La milenaria homofobia

Los cambios en los juicios de valor se gestan en las sociedades mucho más lentamente que las transformaciones en las leyes y las instituciones.

Los avances del proceso civilizatorio suelen ser obra de minorías ilustradas que bogan a contracorriente de prejuicios ancestrales —cuyo origen se pierde en las penumbras— arraigados en amplias capas de la población. Uno de esos prejuicios, terca y nocivamente persistente, es el que da lugar a la homofobia.

En el Antiguo Testamento la homosexualidad es una abominación que amerita un severo castigo. El código levítico es contundente: “Si uno se acuesta con otro como se hace con mujer, ambos hacen cosa abominable y serán castigados con la muerte; caiga sobre ellos su sangre”. En el relato de Sodoma y Gomorra se presenta a los homosexuales con un apetito sexual desordenado, capaces de cualquier cosa con tal de satisfacerlo. Cuando los dos ángeles enviados por Yavé van a ver cómo están las cosas en Sodoma, se alojan en casa de Lot. Enterados los hombres de la ciudad, todos, jóvenes y viejos, rodean la vivienda exigiendo que les sean entregados los huéspedes para conocerlos (sexualmente). Por tanta depravación Yavé hizo llover azufre y fuego.

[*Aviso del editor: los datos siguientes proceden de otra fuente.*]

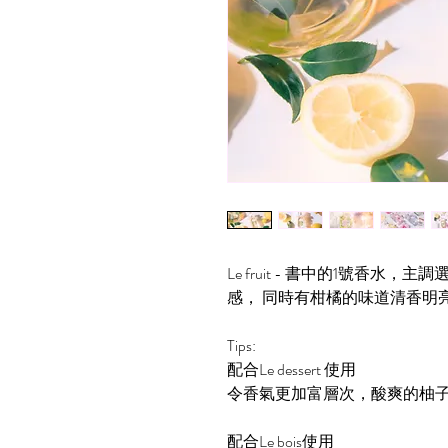
Le fruit - 書中的1號香
感， 同時有柑橘的味道清香明
Tips:
配合Le dessert 使用
令香氣更加富層次，酸爽的柚
配合Le bois使用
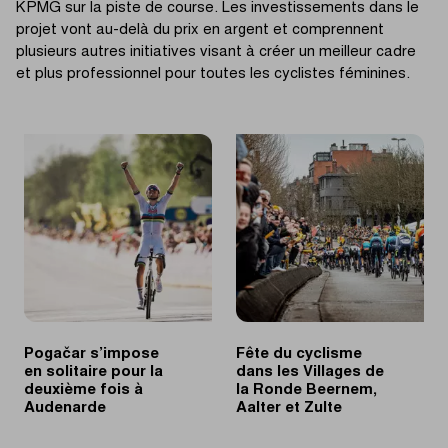
KPMG sur la piste de course. Les investissements dans le
projet vont au-delà du prix en argent et comprennent
plusieurs autres initiatives visant à créer un meilleur cadre
et plus professionnel pour toutes les cyclistes féminines.
Pogačar s’impose
Fête du cyclisme
en solitaire pour la
dans les Villages de
deuxième fois à
la Ronde Beernem,
Audenarde
Aalter et Zulte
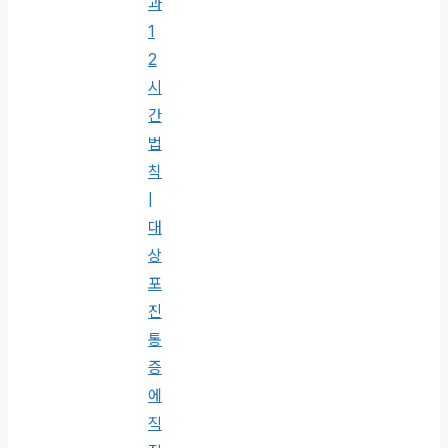
과
1
2
시
간
법
칙
|
대
상
포
진
통
증
에
직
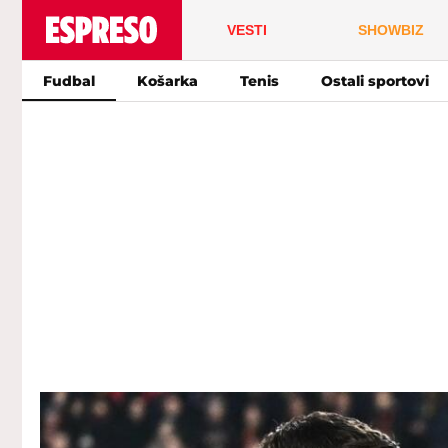
VESTI
SHOWBIZ
Fudbal
Košarka
Tenis
Ostali sportovi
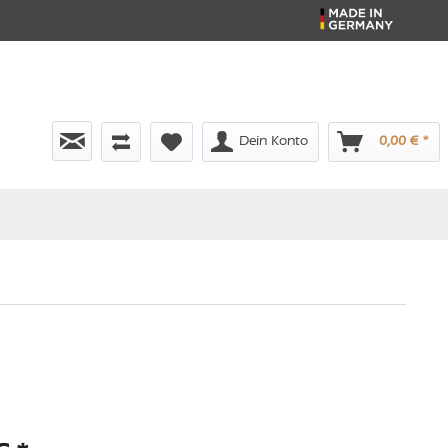
Dein Konto
0,00 € *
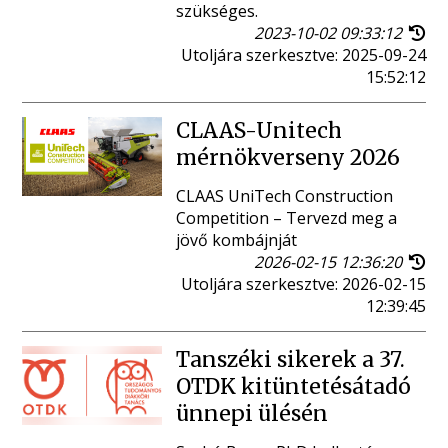
szükséges.
2023-10-02 09:33:12
Utoljára szerkesztve: 2025-09-24
15:52:12
CLAAS-Unitech
mérnökverseny 2026
CLAAS UniTech Construction
Competition – Tervezd meg a
jövő kombájnját
2026-02-15 12:36:20
Utoljára szerkesztve: 2026-02-15
12:39:45
Tanszéki sikerek a 37.
OTDK kitüntetésátadó
ünnepi ülésén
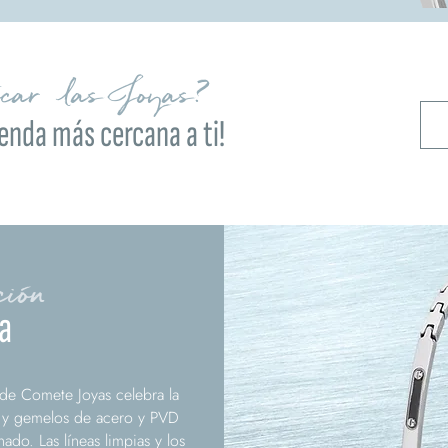
ocar las Joyas?
ienda más cercana a ti!
ción
a
de Comete Joyas celebra la
s y gemelos de acero y PVD
ado. Las líneas limpias y los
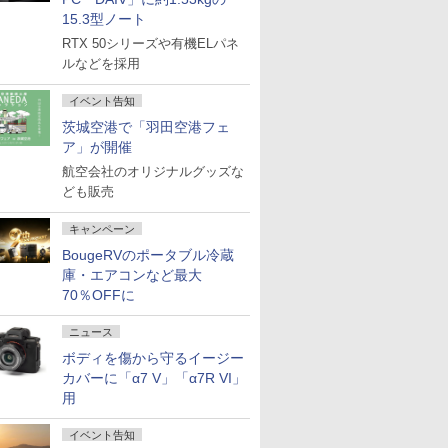
15.3型ノート
RTX 50シリーズや有機ELパネ
ルなどを採用
イベント告知
茨城空港で「羽田空港フェ
ア」が開催
航空会社のオリジナルグッズな
ども販売
キャンペーン
BougeRVのポータブル冷蔵
庫・エアコンなど最大
70％OFFに
ニュース
ボディを傷から守るイージー
カバーに「α7 V」「α7R VI」
用
イベント告知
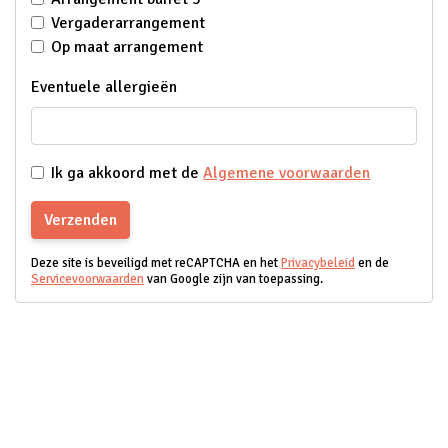
Vergaderarrangement
Op maat arrangement
Eventuele allergieën
Ik ga akkoord met de
Algemene voorwaarden
Verzenden
Deze site is beveiligd met reCAPTCHA en het
Privacybeleid
en de
Servicevoorwaarden
van Google zijn van toepassing.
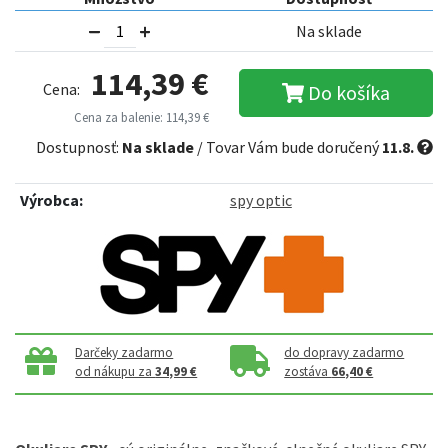
Na sklade
114,39 €
Cena:
Do košíka
Cena za balenie: 114,39 €
Dostupnosť:
Na sklade
/ Tovar Vám bude doručený
11.8.
Výrobca:
spy optic
Darčeky zadarmo
do dopravy zadarmo
od nákupu za
34,99 €
zostáva
66,40 €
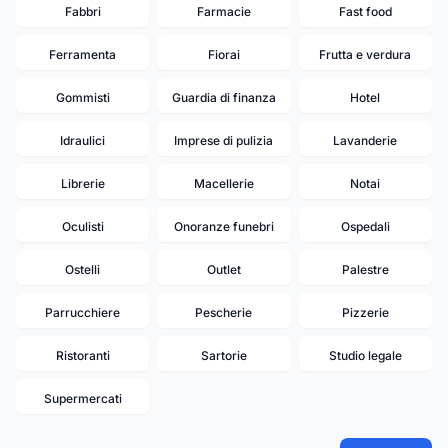
Fabbri
Farmacie
Fast food
Ferramenta
Fiorai
Frutta e verdura
Gommisti
Guardia di finanza
Hotel
Idraulici
Imprese di pulizia
Lavanderie
Librerie
Macellerie
Notai
Oculisti
Onoranze funebri
Ospedali
Ostelli
Outlet
Palestre
Parrucchiere
Pescherie
Pizzerie
Ristoranti
Sartorie
Studio legale
Supermercati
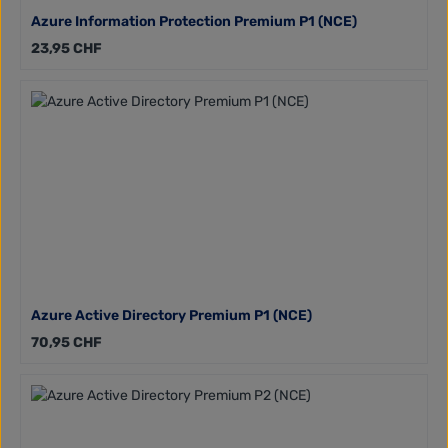
Azure Information Protection Premium P1 (NCE)
Regulärer Preis:
23,95 CHF
Azure Active Directory Premium P1 (NCE)
Regulärer Preis:
70,95 CHF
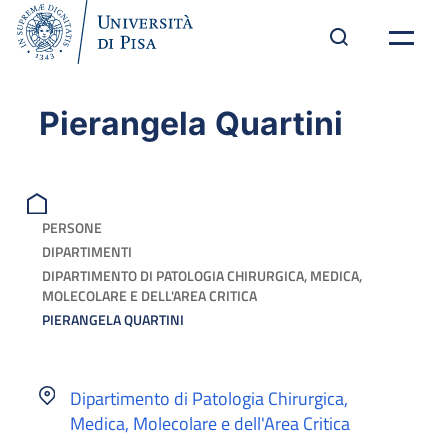
Pierangela Quartini
PERSONE
DIPARTIMENTI
DIPARTIMENTO DI PATOLOGIA CHIRURGICA, MEDICA,
MOLECOLARE E DELL'AREA CRITICA
PIERANGELA QUARTINI
Dipartimento di Patologia Chirurgica,
Medica, Molecolare e dell'Area Critica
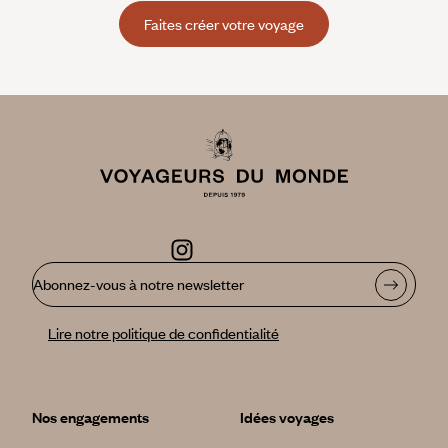
Faites créer votre voyage
Abonnez-vous à notre newsletter
Lire notre politique de confidentialité
Nos engagements
Idées voyages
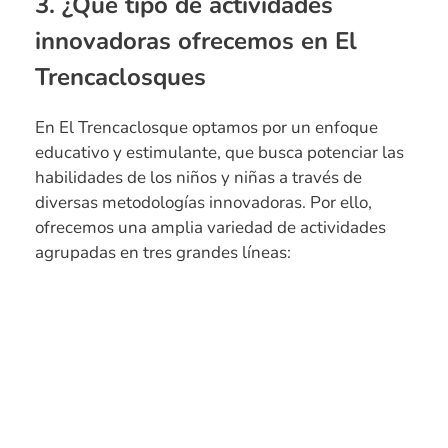
3. ¿Qué tipo de actividades
innovadoras ofrecemos en El
Trencaclosques
En El Trencaclosque optamos por un enfoque
educativo y estimulante, que busca potenciar las
habilidades de los niños y niñas a través de
diversas metodologías innovadoras. Por ello,
ofrecemos una amplia variedad de actividades
agrupadas en tres grandes líneas:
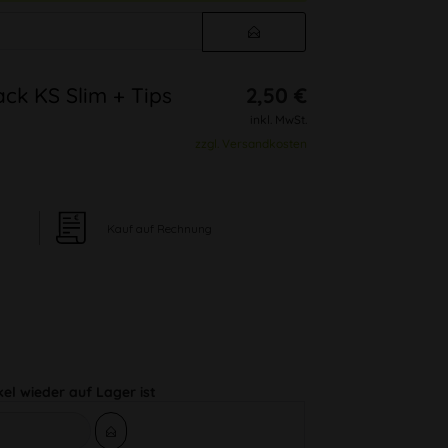
k KS Slim + Tips
2,50 €
inkl. MwSt.
zzgl. Versandkosten
Kauf auf Rechnung
kel wieder auf Lager ist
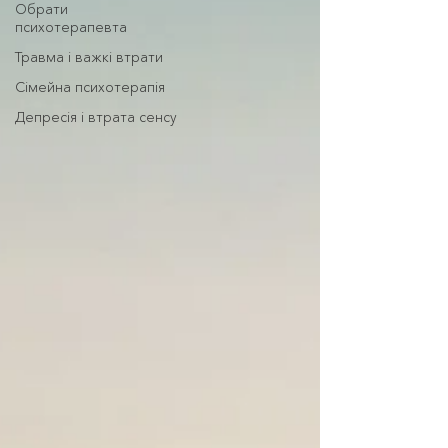
Обрати
психотерапевта
Травма і важкі втрати
Сімейна психотерапія
Депресія і втрата сенсу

La condena bíblica a la homosexualidad no deja lugar a dudas, pero es la contenida en diversos pasajes de libros del Viejo Testamento. En las palabras de Cristo, en cambio, no podrá encontrarse una sola frase que recrimine las prácticas homosexuales. Así que la condena de la Iglesia católica a la homosexualidad tiene fundamentos bíblicos, pero nada de inspiración cristiana. El papa Francisco ha dicho que no se siente autorizado para condenar a los homosexuales.

En el siglo XVI, en algunas regiones de Europa la pena para los varones sorprendidos teniendo relaciones sexuales consistía en ser clavados por el pene a un poste durante 24 horas en el centro de la ciudad, de donde se les llevaba fuera de las murallas para que murieran quemados. En el siglo XVIII, en la Real Armada Británica a los homosexuales se les castigaba con mil latigazos. En esa misma centuria, Thomas Jefferson propuso que la sodomía ya no se castigara con la pena de muerte sino con castración. A principios del siglo XIX algunos homosexuales detenidos por la policía en un club londinense fueron sentenciados a tres años de prisión después de ser sometidos al escarnio público en la picota, donde se les arrojaron huevos, barro y gatos muertos. A finales de ese mismo siglo, Oscar Wilde fue condenado por sodomía a trabajos forzados.

A la última edición revisada por él mismo de El mundo como voluntad y como representación, Schopenhauer adicionó algunas páginas, que agregó a su metafísica del amor, sobre la homosexualidad. Es el primer filósofo moderno occidental que trata el tema. “La sodomía, considerada en sí, es una monstruosidad, no sólo contraria a la naturaleza, sino altamente aborrecible y repugnante”.

Los denominados sistemas socialistas han sido en materia sexual tan puritanos y prejuiciosos como la Iglesia católica: la discriminación y la persecución contra los homosexuales fue, en ciertos periodos, tan feroz como en la Alemania nazi, donde en las cámaras de la muerte de los campos de concentración se asesinó a millares. En el Gulag soviético padecieron y murieron enormes cantidades de seres humanos cuyo único delito era practicar una opción sexual que la “ciencia comunista” de Pávlov calificaba de perversión urbano-burguesa. En la China Popular de Mao Tse Tung se les fusilaba. En Cuba, el régimen castrista creó las unidades movilizables de apoyo a la producción, que eran en realidad campos de concentración donde eran segregados homosexuales de uno y otro sexos junto con criminales y disidentes políticos.

Aunque en las sociedades democráticas se han ganado batallas cruciales contra la discriminación de los gays y el matrimonio homosexual ya está reconocido en 15 países europeos, además de Canadá, Sudáfrica, Nueva Zelanda, Estados Unidos, Argentina, Brasil, Uruguay y México, al menos en 75 países se siguen tipificando penalmente las relaciones entre adultos del mismo sexo. En varios regímenes de inspiración islámica los homosexuales son condenados a la pena capital.